Economia

Lula deve vetar projeto de imposto para compras no exterior de até US$ 50

Declarações do Presidente

O presidente Luiz Inácio Lula da Silva (PT) declarou nesta quinta-feira (23) que tende a vetar o projeto que propõe a reinstauração do imposto de importação para compras no exterior de até US$ 50. A medida impactaria principalmente sites estrangeiros como Shein, Shopee e AliExpress. “A tendência é vetar, mas tendência também pode ser negociar. Cada um tem uma visão a respeito do assunto. Veja, quem compra essas coisas. Mulheres, maioria, jovens, é muita bugiganga. Não sei se essas bugigangas competem com as coisas brasileiras, mas nós temos dois tipos de gente que não pagam imposto”, disse o presidente antes de receber o presidente do Benim, Patrice Talon, em visita ao Palácio do Planalto.

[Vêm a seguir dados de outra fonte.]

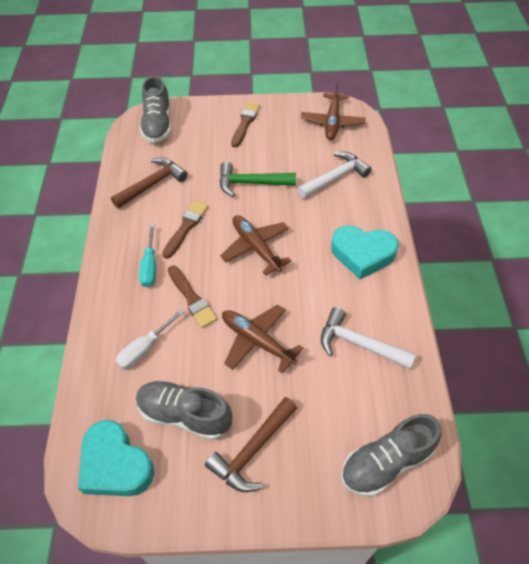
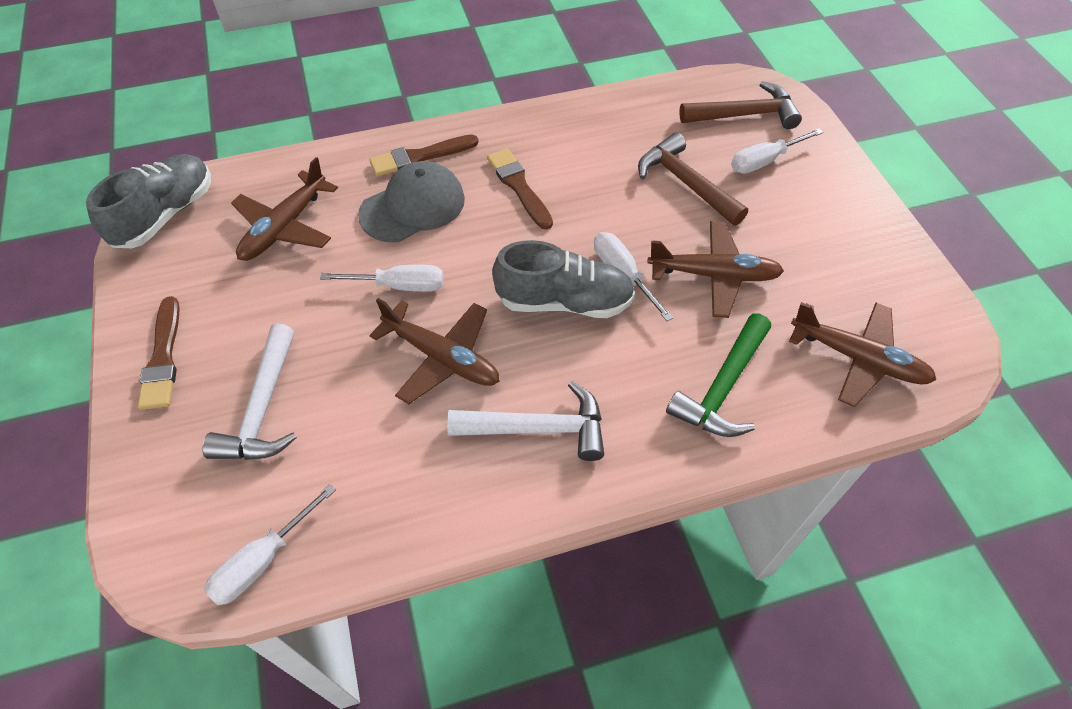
brown plane: 3 -> 4
grey cap: 0 -> 1
grey shoe: 3 -> 2
turquoise heart: 2 -> 0
turquoise screwdriver: 1 -> 0
white screwdriver: 1 -> 4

Impacto nas Classes Mais Pobres

Lula descreveu as mercadorias de sites asiáticos como “bugigangas” e argumentou que a volta da taxação poderia ser injusta para as classes mais pobres. Ele ressaltou que a isenção para a classe média e alta já existe através das viagens internacionais. “Temos pessoas que viajam e têm US$ 500 no free shop e que têm isenção de US$ 1 mil, que são pessoas de classe média, cerca de 24 milhões da população que podem viajar para o exterior”, destacou o presidente. Ele também mencionou que a proibição afetaria jovens e mulheres que compram produtos baratos, como acessórios de cabelo. Lula expressou disposição para dialogar com o presidente da Câmara dos Deputados, Arthur Lira (PP-AL), para negociar a questão.

Situação no Congresso

O projeto deveria ter sido votado nesta quarta-feira (22), mas a votação foi adiada por falta de acordo. Em uma rara ocasião, o PT, partido de Lula, e o PL, do ex-presidente Jair Bolsonaro, se uniram contra a taxação de compras internacionais de até US$ 50. A oposição de ambos os partidos, que representam as maiores bancadas da Câmara, forçou o adiamento da votação pelo presidente da Câmara, Arthur Lira.

A isenção para produtos importados de até US$ 50 foi incluída no programa nacional de Mobilidade Verde e Inovação (Mover) pelo relator Átila Lira (PP-PI). Embora a medida tenha o apoio de Arthur Lira e seja vista com simpatia pelo ministro da Fazenda, Fernando Haddad, Lula se manifestou contrário à proposta.

Repercussão e Implicações

A possível reintrodução do imposto de importação gerou debates acalorados no Congresso. A medida, se aprovada, poderia afetar significativamente o comportamento de compra de milhões de brasileiros que dependem de produtos importados de baixo custo. Por outro lado, há pressão de setores da economia que argumentam que a isenção atual prejudica a indústria nacional e o comércio local, criando uma competição desleal.

A decisão de Lula de vetar a proposta demonstra uma tentativa de equilibrar os interesses econômicos e sociais, especialmente considerando o impacto potencial sobre as populações mais vulneráveis. A continuidade das negociações e o resultado final da votação no Congresso serão cruciais para determinar o futuro das compras internacionais de pequeno valor no Brasil.